Selected text:
▶
I bascailly grew up in the sametype of enviornment...

It takes a little of time to reconditioned yourself....Juts knew you were just condoitioned to live that way...to surivive as a child.

Some healing...

whatever one is trying to tell you in so many different ways is to Let go of those old beliefs and ideas....

I aslo believe you are ready to do this.
To get WELL..
Whatever pains your getting to let go
Sick and tired of being sick and tired...

Youll make progess as you grow into the knew you or actually into the you..that you really wanted to be to begin with...
The beuatiful person you had always been.

Its ok to feel angery. it ok to feel hurted.
You feel what you feel and its OK..

Its ok to make mistakes on the way.
You dont have to be perfect
Dont beat youself up no matter what.
Be loving , kind and gentle to yourself through all of this...

Theres also support groups to help
you heal and get through this...
Its kind of Ironic.
You dont have to do this alone
 
Well, I'm sure many if not most people come to this board because they're temporarily in transition. For me, it's an existential state, but a lot of people here seem to understand that, so I guess I'm not completely alone in that here already. I'm finding it really great! I do deal with the childhood stuff in a support group for that.
◀
Brief: Continue the forum posts about recovering from childhood conditioning, starting after the final sentence. The records that follow have nothing to do with this text.

Supplied entries:
▶
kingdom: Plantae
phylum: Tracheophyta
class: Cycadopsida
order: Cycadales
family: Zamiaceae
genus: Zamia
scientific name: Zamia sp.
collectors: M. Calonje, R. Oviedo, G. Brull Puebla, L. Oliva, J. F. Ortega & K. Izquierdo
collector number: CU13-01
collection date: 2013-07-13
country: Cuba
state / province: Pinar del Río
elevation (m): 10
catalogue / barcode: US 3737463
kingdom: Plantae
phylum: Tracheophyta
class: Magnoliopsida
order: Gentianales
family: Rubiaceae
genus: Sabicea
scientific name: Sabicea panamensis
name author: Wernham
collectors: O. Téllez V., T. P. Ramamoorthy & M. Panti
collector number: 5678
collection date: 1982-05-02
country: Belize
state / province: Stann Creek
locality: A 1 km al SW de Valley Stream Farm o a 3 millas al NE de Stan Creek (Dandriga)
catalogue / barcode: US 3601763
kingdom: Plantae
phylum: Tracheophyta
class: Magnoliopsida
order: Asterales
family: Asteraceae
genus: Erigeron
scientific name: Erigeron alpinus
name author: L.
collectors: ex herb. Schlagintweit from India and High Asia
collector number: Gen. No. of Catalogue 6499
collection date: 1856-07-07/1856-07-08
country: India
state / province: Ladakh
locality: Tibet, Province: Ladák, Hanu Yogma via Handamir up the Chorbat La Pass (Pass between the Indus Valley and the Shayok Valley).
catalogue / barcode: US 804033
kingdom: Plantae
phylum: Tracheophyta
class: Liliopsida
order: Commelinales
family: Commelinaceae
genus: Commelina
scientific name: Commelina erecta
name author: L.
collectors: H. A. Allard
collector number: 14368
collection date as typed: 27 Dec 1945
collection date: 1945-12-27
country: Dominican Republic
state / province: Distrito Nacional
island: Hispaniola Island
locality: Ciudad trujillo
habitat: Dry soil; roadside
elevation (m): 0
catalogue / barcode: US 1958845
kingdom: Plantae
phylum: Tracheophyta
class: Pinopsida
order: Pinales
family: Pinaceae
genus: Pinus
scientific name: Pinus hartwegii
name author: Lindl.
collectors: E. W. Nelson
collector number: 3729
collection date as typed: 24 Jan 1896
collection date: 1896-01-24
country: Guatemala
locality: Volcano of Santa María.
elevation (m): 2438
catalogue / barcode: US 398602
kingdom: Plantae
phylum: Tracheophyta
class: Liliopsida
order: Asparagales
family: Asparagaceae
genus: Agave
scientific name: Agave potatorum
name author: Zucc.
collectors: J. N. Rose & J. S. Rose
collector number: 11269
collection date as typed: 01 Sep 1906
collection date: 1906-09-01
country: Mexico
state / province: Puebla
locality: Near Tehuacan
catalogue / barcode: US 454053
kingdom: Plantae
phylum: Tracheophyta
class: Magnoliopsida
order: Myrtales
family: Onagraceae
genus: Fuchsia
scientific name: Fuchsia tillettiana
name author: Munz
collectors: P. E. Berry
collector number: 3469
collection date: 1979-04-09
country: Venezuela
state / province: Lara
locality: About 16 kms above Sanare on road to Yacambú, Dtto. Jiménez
◀
Answer below:
 
oopsiedoop said:
Well, I'm sure many if not most people come to this board because they're temporarily in transition. For me, it's an existential state, but a lot of people here seem to understand that, so I guess I'm not completely alone in that here already. I'm finding it really great! I do deal with the childhood stuff in a support group for that.

It is difficult, probably impossible, for young people who hit a pot hole in life to understand permanent and long-term (decades) of emotional separation or what it's like to be the 500 lb elephant in the room always. The only way to walk in the shoes of experience is to grow up in them. NOTHING is the same for someone over 50. I sure never realized that myself until I got here. Ugh.

You are fortunate to have access to mental health services. All I have available is the VA and they're not quite so responsive. I went batshit crazy from six months of steady codeine a few years ago and was referred to the shrink. The shrink never mentioned my meds as something that would cause that. Go figure. ...off topic, sorry, I ramble...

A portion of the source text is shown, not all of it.